George III’s five bouts of “madness” are notorious, but less well known are the life-long sufferings of most of his 13 children, including the Prince Regent himself. The authors use the royal family’s personal letters and doctors’ reports to detail the long illnesses of the princes and princesses. It makes for scary reading (the treatments often being scarier than the symptoms they were used to treat). In fact, the illnesses of George III’s children were of such long duration—sometimes lasting years—and so extreme that I personally think something else was going on there in addition to the porphyria.

As for George III, recent chemical analysis of his hair has shown that the poor man was suffering from arsenic poisoning. A 2005 article published in the British medical journal LANCET (written by Martin Warren, one of the authors of this book) reported the presence of arsenic at over 300 times the toxic level in George III’s hair. At the time, arsenic was used in both skin creams and wig powders, but even that couldn’t account for George III’s high levels. It seems that the King’s doctors were treating his porphyria attacks by giving him something called “James’ Powders,” which was made from antimony containing significant traces of arsenic. Like a good king, he took what his doctors ordered, several times a day. Ironically, arsenic is one of the triggers for a porphyria attack.

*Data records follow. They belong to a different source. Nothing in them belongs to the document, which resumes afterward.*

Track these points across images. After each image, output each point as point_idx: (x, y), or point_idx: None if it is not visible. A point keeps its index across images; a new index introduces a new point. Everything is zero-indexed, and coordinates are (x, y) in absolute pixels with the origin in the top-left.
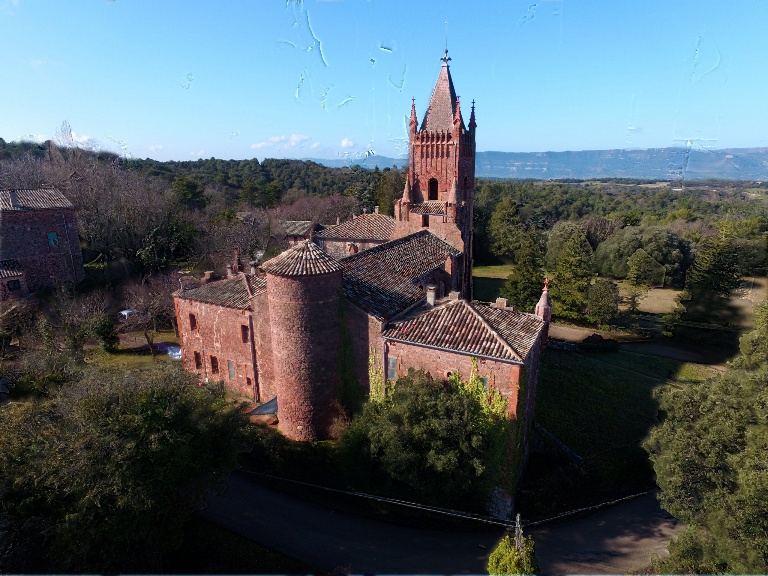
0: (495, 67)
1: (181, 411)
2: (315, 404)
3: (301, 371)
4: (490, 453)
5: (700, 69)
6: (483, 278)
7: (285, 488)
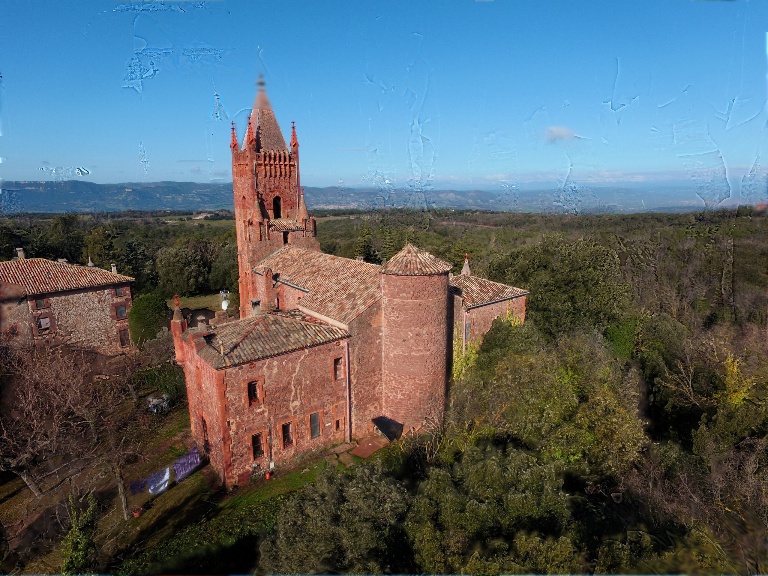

In other words, they were treating his porphyria attacks with a substance that causes porphyria attacks, in addition to being toxic itself. Another common remedy of the time, mercury (“calomel”) also causes porphyria attacks (which is why anyone with porphyria should avoid modern vaccines containing traces of mercury and get rid of their mercury fillings, if possible).

The royal houses of Europe obviously decided long ago to close ranks on the subject of the “family” malady. The authors (a combination of historians and microbiologists) were repeatedly refused access to papers and medical samples. But they have easily traced the symptoms of the disorder down through Queen Victoria, to her children and grandchildren, all the way to Princess Margaret. Only Prince William of Gloucester (a grandson of George V) made no secret of his diagnosis of porphyria, which manifested itself after he took chloroquine to prevent malaria in Africa.

Unfolding like a detective story, the book makes fascinating reading, even if you don’t suffer from porphyria. The royal families’ secrecy on this subject is unfortunate, since they could help to publicize the truth about a disorder that has become associated in the popular mind with madness, werewolves and vampires. The disorder is actually far more common than was previously thought. Unfortunately, most American doctors are woefully unfamiliar with porphyria, and most people don’t know they have it until they take something that almost kills them.

Wednesday, November 01, 2006

A Halloween without the Children


After spending the last couple of days at the endless task of Putting Stuff Away, I’m chaining myself to my desk and getting back to work on THE ARCHANGEL PROJECT. I always find it difficult to get back into a book when I’ve been away from it for a while.

We didn’t have many kids come around last night for Trick or Treat. I guess the scattering of FEMA trailers and PODS put most people off. Which is a shame, because some of the people in the neighborhood obviously get into Halloween in a big way, filling their yards with all kinds of holiday-themed junk. I managed to get my blackbird scarecrow up, and Danielle dragged the witch silhouette out of the hall closet (no small feat, since the closet is stuffed with building materials), but that was about it for us. Of course, there aren’t that many kids whose families have come back to the neighborhood, so that doubtless cut down on the traffic.